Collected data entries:
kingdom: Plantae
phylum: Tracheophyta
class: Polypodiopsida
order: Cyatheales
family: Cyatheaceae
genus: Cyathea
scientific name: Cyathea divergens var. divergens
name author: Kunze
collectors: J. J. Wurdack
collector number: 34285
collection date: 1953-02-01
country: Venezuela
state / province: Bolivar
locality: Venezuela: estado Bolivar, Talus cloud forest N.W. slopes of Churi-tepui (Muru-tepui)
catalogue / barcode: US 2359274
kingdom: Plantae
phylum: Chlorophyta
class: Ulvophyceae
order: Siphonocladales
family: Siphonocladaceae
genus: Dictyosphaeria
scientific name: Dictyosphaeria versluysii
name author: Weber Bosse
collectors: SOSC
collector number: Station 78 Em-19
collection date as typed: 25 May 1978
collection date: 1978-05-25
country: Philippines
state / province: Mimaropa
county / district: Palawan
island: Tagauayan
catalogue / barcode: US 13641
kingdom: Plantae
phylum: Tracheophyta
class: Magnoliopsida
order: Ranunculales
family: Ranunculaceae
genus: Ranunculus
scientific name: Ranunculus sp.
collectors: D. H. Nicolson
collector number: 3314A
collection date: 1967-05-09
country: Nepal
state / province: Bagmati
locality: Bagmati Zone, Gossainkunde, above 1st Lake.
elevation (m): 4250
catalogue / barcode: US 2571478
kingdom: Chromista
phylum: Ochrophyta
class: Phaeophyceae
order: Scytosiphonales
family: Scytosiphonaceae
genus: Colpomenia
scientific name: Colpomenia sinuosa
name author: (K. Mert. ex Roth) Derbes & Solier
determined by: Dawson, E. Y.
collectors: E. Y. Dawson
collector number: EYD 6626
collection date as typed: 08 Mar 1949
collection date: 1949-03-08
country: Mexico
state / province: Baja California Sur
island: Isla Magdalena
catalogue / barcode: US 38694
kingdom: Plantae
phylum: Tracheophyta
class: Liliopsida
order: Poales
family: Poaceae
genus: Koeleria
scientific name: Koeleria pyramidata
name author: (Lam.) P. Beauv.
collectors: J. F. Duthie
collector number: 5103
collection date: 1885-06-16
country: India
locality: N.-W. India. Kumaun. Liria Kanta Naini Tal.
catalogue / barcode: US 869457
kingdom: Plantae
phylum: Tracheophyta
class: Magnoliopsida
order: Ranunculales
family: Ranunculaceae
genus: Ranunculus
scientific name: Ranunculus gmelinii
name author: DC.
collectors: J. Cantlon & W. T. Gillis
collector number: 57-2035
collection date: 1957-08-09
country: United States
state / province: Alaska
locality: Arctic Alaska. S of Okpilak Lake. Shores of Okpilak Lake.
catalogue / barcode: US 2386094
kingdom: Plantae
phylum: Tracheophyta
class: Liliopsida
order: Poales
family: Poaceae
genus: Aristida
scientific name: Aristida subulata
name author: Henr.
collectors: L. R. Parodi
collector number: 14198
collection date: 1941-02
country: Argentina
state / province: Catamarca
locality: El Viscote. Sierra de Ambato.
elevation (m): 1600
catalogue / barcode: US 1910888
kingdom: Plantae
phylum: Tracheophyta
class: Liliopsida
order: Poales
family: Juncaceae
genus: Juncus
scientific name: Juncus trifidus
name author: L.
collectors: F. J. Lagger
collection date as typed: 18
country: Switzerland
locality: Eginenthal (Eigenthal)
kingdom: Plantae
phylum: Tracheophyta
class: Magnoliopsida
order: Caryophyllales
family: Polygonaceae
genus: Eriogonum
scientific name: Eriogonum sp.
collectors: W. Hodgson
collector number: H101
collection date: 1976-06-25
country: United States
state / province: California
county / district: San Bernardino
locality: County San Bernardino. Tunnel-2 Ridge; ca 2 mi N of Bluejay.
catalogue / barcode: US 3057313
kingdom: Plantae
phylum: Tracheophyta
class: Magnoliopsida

■ Problem: Copy out every line of these rows word for word, leaving nothing out.

■ Written solution:
kingdom: Plantae
phylum: Tracheophyta
class: Polypodiopsida
order: Cyatheales
family: Cyatheaceae
genus: Cyathea
scientific name: Cyathea divergens var. divergens
name author: Kunze
collectors: J. J. Wurdack
collector number: 34285
collection date: 1953-02-01
country: Venezuela
state / province: Bolivar
locality: Venezuela: estado Bolivar, Talus cloud forest N.W. slopes of Churi-tepui (Muru-tepui)
catalogue / barcode: US 2359274
kingdom: Plantae
phylum: Chlorophyta
class: Ulvophyceae
order: Siphonocladales
family: Siphonocladaceae
genus: Dictyosphaeria
scientific name: Dictyosphaeria versluysii
name author: Weber Bosse
collectors: SOSC
collector number: Station 78 Em-19
collection date as typed: 25 May 1978
collection date: 1978-05-25
country: Philippines
state / province: Mimaropa
county / district: Palawan
island: Tagauayan
catalogue / barcode: US 13641
kingdom: Plantae
phylum: Tracheophyta
class: Magnoliopsida
order: Ranunculales
family: Ranunculaceae
genus: Ranunculus
scientific name: Ranunculus sp.
collectors: D. H. Nicolson
collector number: 3314A
collection date: 1967-05-09
country: Nepal
state / province: Bagmati
locality: Bagmati Zone, Gossainkunde, above 1st Lake.
elevation (m): 4250
catalogue / barcode: US 2571478
kingdom: Chromista
phylum: Ochrophyta
class: Phaeophyceae
order: Scytosiphonales
family: Scytosiphonaceae
genus: Colpomenia
scientific name: Colpomenia sinuosa
name author: (K. Mert. ex Roth) Derbes & Solier
determined by: Dawson, E. Y.
collectors: E. Y. Dawson
collector number: EYD 6626
collection date as typed: 08 Mar 1949
collection date: 1949-03-08
country: Mexico
state / province: Baja California Sur
island: Isla Magdalena
catalogue / barcode: US 38694
kingdom: Plantae
phylum: Tracheophyta
class: Liliopsida
order: Poales
family: Poaceae
genus: Koeleria
scientific name: Koeleria pyramidata
name author: (Lam.) P. Beauv.
collectors: J. F. Duthie
collector number: 5103
collection date: 1885-06-16
country: India
locality: N.-W. India. Kumaun. Liria Kanta Naini Tal.
catalogue / barcode: US 869457
kingdom: Plantae
phylum: Tracheophyta
class: Magnoliopsida
order: Ranunculales
family: Ranunculaceae
genus: Ranunculus
scientific name: Ranunculus gmelinii
name author: DC.
collectors: J. Cantlon & W. T. Gillis
collector number: 57-2035
collection date: 1957-08-09
country: United States
state / province: Alaska
locality: Arctic Alaska. S of Okpilak Lake. Shores of Okpilak Lake.
catalogue / barcode: US 2386094
kingdom: Plantae
phylum: Tracheophyta
class: Liliopsida
order: Poales
family: Poaceae
genus: Aristida
scientific name: Aristida subulata
name author: Henr.
collectors: L. R. Parodi
collector number: 14198
collection date: 1941-02
country: Argentina
state / province: Catamarca
locality: El Viscote. Sierra de Ambato.
elevation (m): 1600
catalogue / barcode: US 1910888
kingdom: Plantae
phylum: Tracheophyta
class: Liliopsida
order: Poales
family: Juncaceae
genus: Juncus
scientific name: Juncus trifidus
name author: L.
collectors: F. J. Lagger
collection date as typed: 18
country: Switzerland
locality: Eginenthal (Eigenthal)
kingdom: Plantae
phylum: Tracheophyta
class: Magnoliopsida
order: Caryophyllales
family: Polygonaceae
genus: Eriogonum
scientific name: Eriogonum sp.
collectors: W. Hodgson
collector number: H101
collection date: 1976-06-25
country: United States
state / province: California
county / district: San Bernardino
locality: County San Bernardino. Tunnel-2 Ridge; ca 2 mi N of Bluejay.
catalogue / barcode: US 3057313
kingdom: Plantae
phylum: Tracheophyta
class: Magnoliopsida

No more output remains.